--- PROBLEM ---
Each line from the one containing "рута в каюте выбранного класса — она" through the final line below must be reproduced exactly, and no others.

--- MATERIAL FOR THE TASK ---
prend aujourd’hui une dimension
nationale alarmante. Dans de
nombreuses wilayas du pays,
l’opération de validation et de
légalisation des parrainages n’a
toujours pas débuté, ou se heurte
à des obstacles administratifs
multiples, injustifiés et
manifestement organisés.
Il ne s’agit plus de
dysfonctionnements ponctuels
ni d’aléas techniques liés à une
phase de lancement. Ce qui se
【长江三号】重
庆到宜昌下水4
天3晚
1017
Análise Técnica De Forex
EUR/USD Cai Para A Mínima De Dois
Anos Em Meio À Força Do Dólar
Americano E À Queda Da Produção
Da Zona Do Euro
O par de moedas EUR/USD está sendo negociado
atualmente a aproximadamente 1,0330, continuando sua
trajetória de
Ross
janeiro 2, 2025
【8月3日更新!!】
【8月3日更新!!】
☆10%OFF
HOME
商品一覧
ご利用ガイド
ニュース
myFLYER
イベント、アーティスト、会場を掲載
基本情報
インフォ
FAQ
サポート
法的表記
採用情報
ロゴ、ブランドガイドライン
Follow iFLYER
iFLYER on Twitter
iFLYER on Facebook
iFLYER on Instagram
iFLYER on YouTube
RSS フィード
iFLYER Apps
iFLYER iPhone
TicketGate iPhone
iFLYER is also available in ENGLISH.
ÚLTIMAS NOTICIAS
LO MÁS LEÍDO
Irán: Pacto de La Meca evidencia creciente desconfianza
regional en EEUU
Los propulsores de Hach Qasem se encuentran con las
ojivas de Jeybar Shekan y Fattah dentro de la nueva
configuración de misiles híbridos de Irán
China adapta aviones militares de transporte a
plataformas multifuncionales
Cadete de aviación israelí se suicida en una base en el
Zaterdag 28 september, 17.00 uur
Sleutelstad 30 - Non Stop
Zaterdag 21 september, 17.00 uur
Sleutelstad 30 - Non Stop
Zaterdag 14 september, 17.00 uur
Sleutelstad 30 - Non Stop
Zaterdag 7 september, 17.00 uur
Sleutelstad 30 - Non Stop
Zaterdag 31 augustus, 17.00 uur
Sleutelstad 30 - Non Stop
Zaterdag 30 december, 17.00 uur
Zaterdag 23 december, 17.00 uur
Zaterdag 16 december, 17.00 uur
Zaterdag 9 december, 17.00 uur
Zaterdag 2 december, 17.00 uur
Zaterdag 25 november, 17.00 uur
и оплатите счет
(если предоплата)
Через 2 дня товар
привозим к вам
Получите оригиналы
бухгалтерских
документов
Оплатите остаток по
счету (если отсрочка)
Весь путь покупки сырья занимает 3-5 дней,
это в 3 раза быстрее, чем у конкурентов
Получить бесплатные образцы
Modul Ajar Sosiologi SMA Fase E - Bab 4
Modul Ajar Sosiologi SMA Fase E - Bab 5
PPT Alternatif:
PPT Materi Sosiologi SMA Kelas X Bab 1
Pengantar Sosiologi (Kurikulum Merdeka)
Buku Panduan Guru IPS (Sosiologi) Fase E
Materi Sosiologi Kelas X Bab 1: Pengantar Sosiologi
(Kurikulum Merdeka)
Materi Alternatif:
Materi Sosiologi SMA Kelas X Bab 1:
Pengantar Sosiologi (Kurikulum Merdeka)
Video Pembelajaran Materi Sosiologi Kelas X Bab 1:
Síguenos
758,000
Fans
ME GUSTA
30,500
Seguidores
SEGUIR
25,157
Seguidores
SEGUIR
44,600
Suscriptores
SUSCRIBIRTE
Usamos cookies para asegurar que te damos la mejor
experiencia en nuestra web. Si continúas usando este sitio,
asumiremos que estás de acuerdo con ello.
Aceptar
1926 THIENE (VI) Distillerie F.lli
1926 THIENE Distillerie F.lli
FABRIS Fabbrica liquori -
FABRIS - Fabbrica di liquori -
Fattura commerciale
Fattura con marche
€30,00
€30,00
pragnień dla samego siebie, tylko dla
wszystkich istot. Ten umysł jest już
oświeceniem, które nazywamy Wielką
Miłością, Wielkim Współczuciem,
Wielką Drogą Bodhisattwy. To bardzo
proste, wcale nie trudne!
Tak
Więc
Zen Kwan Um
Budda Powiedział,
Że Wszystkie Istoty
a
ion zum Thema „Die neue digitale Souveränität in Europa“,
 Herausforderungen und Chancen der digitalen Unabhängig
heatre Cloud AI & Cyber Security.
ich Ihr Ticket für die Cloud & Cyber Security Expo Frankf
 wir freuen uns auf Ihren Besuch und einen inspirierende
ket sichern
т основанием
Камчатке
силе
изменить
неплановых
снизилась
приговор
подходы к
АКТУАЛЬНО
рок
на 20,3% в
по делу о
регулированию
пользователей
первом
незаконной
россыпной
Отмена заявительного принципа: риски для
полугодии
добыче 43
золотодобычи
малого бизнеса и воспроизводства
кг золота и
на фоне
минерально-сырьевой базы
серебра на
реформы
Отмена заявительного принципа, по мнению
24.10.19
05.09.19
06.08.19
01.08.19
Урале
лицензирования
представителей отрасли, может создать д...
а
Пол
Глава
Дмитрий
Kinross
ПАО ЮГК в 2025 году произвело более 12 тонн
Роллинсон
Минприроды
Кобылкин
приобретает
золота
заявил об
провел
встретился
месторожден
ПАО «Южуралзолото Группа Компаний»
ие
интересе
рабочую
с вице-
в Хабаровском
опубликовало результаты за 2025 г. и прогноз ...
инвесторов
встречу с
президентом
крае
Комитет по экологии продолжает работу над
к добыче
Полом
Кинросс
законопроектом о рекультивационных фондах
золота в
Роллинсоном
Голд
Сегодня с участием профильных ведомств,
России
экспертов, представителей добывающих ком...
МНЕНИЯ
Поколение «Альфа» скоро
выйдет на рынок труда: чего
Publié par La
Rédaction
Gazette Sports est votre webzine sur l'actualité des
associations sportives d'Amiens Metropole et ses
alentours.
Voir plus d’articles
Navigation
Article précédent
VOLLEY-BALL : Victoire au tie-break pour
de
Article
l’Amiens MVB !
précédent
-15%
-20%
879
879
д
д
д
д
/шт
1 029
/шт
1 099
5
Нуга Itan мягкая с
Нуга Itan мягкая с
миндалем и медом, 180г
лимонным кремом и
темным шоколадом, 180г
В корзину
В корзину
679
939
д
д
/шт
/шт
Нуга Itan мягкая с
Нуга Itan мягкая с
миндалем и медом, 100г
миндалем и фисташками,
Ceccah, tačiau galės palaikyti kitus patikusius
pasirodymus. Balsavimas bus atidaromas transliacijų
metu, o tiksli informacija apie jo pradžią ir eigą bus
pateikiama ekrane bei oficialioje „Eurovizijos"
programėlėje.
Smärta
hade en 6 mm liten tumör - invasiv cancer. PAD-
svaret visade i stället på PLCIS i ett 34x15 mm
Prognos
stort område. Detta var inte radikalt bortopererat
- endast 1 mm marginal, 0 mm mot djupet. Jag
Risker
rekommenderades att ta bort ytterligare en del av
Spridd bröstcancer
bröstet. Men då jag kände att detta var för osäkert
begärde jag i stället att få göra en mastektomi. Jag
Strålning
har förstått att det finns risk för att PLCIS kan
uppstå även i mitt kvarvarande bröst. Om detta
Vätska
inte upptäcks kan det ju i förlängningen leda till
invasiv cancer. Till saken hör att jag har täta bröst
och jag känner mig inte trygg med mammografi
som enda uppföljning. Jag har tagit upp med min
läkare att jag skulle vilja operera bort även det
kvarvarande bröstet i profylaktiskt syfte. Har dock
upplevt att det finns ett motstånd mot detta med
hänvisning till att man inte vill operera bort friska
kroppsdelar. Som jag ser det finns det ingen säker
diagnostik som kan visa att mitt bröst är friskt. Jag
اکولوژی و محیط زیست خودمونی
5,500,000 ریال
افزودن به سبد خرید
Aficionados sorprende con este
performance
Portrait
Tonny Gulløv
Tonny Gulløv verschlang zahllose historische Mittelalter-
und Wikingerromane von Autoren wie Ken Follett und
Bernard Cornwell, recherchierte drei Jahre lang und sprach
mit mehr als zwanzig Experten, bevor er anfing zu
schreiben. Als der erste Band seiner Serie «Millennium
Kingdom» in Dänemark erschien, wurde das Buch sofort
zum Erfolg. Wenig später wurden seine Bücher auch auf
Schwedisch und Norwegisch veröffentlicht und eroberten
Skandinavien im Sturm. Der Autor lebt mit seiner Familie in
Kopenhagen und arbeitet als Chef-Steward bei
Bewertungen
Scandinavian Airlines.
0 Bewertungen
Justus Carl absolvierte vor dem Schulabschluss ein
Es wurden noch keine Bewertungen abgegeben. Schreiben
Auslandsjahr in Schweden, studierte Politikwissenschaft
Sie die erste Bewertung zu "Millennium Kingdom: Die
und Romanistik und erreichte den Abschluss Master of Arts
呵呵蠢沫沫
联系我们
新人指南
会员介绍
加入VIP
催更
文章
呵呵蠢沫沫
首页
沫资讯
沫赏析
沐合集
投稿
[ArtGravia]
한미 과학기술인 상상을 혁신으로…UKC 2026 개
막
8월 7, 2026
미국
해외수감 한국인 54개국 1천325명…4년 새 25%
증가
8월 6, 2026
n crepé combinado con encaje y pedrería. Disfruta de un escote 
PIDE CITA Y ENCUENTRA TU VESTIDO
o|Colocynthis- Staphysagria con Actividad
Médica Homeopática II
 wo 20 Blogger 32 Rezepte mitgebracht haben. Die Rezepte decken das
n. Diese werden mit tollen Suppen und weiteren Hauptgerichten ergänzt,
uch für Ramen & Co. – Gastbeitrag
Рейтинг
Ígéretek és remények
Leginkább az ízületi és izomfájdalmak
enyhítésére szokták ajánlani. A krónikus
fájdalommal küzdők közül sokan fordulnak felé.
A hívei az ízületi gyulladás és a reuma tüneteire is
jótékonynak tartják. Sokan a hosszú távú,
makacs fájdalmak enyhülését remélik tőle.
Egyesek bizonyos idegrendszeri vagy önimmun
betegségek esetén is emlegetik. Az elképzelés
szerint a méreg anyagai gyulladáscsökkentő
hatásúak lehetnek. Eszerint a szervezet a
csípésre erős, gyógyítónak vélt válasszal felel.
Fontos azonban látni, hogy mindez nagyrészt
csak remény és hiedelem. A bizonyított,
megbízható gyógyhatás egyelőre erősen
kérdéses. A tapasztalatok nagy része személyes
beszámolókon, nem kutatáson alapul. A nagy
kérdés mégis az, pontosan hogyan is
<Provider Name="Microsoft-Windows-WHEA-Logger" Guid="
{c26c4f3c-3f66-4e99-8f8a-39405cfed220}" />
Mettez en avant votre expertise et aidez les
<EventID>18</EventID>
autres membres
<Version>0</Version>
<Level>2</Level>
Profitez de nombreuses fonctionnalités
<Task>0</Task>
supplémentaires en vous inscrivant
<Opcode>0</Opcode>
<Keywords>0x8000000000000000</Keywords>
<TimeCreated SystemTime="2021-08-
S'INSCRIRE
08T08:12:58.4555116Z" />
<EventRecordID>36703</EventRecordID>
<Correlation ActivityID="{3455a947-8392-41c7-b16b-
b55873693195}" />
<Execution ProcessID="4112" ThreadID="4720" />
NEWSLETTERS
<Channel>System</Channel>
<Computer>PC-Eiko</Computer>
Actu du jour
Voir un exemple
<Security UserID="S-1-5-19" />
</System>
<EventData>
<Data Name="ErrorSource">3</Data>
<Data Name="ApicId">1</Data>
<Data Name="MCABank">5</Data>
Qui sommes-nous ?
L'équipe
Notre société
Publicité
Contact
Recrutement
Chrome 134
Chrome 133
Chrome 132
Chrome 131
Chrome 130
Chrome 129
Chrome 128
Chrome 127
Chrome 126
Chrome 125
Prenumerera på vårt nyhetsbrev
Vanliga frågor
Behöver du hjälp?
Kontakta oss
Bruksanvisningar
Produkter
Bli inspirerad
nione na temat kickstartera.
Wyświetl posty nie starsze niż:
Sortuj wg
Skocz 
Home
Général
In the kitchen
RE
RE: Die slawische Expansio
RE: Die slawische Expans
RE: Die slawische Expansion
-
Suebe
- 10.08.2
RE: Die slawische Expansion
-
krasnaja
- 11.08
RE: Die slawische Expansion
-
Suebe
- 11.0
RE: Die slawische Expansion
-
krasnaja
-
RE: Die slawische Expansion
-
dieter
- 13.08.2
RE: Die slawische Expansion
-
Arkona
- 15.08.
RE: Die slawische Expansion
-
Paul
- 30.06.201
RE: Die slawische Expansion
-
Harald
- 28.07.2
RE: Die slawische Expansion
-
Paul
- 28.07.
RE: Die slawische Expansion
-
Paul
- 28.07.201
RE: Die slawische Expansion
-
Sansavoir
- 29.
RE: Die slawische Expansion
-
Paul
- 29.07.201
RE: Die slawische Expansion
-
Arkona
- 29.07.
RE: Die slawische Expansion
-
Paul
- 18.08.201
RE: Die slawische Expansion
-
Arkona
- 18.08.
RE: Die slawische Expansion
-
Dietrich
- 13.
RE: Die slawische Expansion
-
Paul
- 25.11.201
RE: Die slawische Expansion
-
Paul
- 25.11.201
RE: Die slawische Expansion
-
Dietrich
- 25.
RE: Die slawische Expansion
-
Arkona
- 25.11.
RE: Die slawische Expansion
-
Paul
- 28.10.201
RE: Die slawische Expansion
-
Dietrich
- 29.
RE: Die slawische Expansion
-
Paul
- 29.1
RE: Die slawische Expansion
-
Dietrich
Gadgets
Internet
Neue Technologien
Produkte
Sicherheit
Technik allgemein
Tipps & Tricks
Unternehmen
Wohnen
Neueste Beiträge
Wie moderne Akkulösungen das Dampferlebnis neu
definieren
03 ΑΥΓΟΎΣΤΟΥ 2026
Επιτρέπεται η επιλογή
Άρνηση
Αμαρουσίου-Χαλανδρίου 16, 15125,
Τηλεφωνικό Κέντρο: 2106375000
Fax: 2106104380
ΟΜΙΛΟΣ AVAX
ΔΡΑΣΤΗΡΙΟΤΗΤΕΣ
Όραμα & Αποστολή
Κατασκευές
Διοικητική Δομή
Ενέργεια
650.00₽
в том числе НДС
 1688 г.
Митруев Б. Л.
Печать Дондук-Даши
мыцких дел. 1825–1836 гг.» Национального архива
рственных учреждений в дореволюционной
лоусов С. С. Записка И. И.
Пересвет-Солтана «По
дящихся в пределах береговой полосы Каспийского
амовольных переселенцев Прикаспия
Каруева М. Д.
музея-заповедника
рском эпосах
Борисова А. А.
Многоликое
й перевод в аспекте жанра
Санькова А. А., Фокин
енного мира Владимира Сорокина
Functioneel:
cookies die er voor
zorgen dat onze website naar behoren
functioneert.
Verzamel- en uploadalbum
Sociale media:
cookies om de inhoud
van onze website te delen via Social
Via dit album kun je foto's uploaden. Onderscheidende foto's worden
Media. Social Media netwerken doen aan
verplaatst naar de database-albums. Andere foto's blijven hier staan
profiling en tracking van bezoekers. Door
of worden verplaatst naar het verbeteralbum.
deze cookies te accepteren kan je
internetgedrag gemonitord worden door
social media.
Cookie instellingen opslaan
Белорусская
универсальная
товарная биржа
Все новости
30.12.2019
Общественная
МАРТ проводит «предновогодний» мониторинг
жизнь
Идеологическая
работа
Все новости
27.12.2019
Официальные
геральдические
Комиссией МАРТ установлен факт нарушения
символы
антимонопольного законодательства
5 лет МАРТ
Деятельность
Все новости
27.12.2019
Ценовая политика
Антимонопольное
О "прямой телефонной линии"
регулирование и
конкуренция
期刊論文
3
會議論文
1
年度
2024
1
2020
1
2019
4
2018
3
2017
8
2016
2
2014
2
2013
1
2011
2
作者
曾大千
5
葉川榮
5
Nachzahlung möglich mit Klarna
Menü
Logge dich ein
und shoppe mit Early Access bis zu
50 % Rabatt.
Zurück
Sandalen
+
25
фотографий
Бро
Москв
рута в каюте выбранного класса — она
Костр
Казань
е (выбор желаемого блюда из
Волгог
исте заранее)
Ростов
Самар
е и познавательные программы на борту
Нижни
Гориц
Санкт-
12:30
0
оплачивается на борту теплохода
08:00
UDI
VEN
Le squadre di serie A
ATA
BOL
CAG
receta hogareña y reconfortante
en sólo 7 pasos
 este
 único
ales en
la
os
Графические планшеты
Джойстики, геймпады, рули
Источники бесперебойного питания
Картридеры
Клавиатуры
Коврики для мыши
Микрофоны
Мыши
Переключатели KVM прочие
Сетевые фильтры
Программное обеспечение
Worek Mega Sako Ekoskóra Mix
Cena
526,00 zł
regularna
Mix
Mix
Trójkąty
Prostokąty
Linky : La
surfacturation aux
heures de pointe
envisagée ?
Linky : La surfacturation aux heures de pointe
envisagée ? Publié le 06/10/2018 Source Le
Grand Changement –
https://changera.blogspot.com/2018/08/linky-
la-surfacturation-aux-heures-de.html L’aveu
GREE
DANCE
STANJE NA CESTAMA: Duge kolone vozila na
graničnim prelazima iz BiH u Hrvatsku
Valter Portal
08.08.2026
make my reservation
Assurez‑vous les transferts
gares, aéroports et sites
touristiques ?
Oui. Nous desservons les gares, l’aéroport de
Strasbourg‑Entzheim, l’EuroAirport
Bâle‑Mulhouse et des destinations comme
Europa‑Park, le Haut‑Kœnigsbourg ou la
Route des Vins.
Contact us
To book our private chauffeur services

--- RESULT BELOW ---
рута в каюте выбранного класса — она
Костр
Казань
е (выбор желаемого блюда из
Волгог
исте заранее)
Ростов
Самар
е и познавательные программы на борту
Нижни
Гориц
Санкт-
12:30
0
оплачивается на борту теплохода
08:00
UDI
VEN
Le squadre di serie A
ATA
BOL
CAG
receta hogareña y reconfortante
en sólo 7 pasos
 este
 único
ales en
la
os
Графические планшеты
Джойстики, геймпады, рули
Источники бесперебойного питания
Картридеры
Клавиатуры
Коврики для мыши
Микрофоны
Мыши
Переключатели KVM прочие
Сетевые фильтры
Программное обеспечение
Worek Mega Sako Ekoskóra Mix
Cena
526,00 zł
regularna
Mix
Mix
Trójkąty
Prostokąty
Linky : La
surfacturation aux
heures de pointe
envisagée ?
Linky : La surfacturation aux heures de pointe
envisagée ? Publié le 06/10/2018 Source Le
Grand Changement –
https://changera.blogspot.com/2018/08/linky-
la-surfacturation-aux-heures-de.html L’aveu
GREE
DANCE
STANJE NA CESTAMA: Duge kolone vozila na
graničnim prelazima iz BiH u Hrvatsku
Valter Portal
08.08.2026
make my reservation
Assurez‑vous les transferts
gares, aéroports et sites
touristiques ?
Oui. Nous desservons les gares, l’aéroport de
Strasbourg‑Entzheim, l’EuroAirport
Bâle‑Mulhouse et des destinations comme
Europa‑Park, le Haut‑Kœnigsbourg ou la
Route des Vins.
Contact us
To book our private chauffeur services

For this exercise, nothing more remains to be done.